Statistical analysis
The two sample t-test was used to elaborate the significance of PSI differences between non-cancer and cancer cells. The log-rank test was used for survival analysis. The hypergeometric test was used for enrichment analysis of somatic mutations. Correlation testing was based on Pearson’s product moment correlation coefficient. The adjustment method for p-values used the Bonferroni correction.
RT-PCR
Total RNA was extracted from cell lines using Trizol (Invitrogen). Genomic DNA was removed by treatment with DNase I (Promega). Reverse transcription of 0.5 – 1 μg of total RNA was carried out using ImPromp-II reverse transcriptase (Promega). Semi-quantitative PCR in the presence of [α-32P]-dCTP was performed with Amplitaq polymerase (Applied Biosystems).

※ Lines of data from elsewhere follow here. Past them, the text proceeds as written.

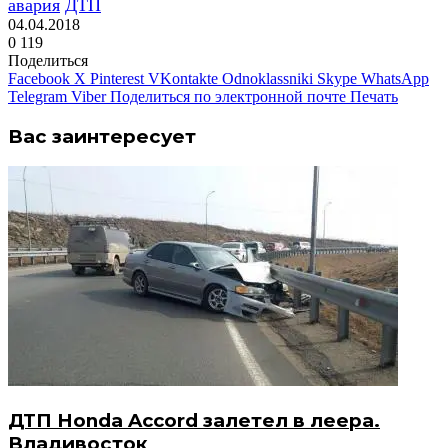
авария
ДТП
04.04.2018
0
119
Поделиться
Facebook
X
Pinterest
VKontakte
Odnoklassniki
Skype
WhatsApp
Telegram
Viber
Поделиться по электронной почте
Печать
Вас заинтересует
ДТП Honda Accord залетел в леера.
Владивосток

The human-specific primer set (Forward: 5’-GGCCACCAGGAAGAGCCTGC-3’, Reverse: 5’-CCTTCTGGGTCAGATTCTCAAC-3’) was used to amplify endogenous AFMID transcripts; these primers anneal to exons 3 and 10. After 24 amplification cycles, the products were resolved using a 5% native polyacrylamide gel, and the resolved bands were visualized on a Typhoon 9410 phosphorimager (GE Healthcare). The signal intensities were quantified using ImageJ software(Schneider et al. 2012). Primer sequences are listed in Supplementary Table 8.
Real-time PCR
0.5 μg of total RNA was extracted and reverse-transcribed as for RT-PCR. Complementary DNA (cDNA) was analyzed on a 7900HT Fast Real-Time PCR system (ThermoFisher Scientific). Fold changes were calculated using the ΔΔCq method and are reported as three biological replicates with three technical repeats each with ± S.E.M. Real-time PCR results for HCC patient samples were obtained using a Bio-Rad system. For empirical validations, 20 ANLs and 19 HCCs from the Taiwan Liver Cancer Network were selected based on gender and cirrhosis status. These samples were used in accordance with the IRB procedures of Taipei Medical University. Primer sequences are listed in Supplementary Table 8.
ACKNOWLEDGMENTS
K.L., W.-K.M, J.S., and A.R.K. acknowledge support from NCI grant CA13106. We thank M. Wigler for sharing cancer cell lines, and D. Tuveson and D. Fearon for valuable suggestions. We thank the Taiwan Liver Cancer Network (TLCN) for providing the liver tissue samples.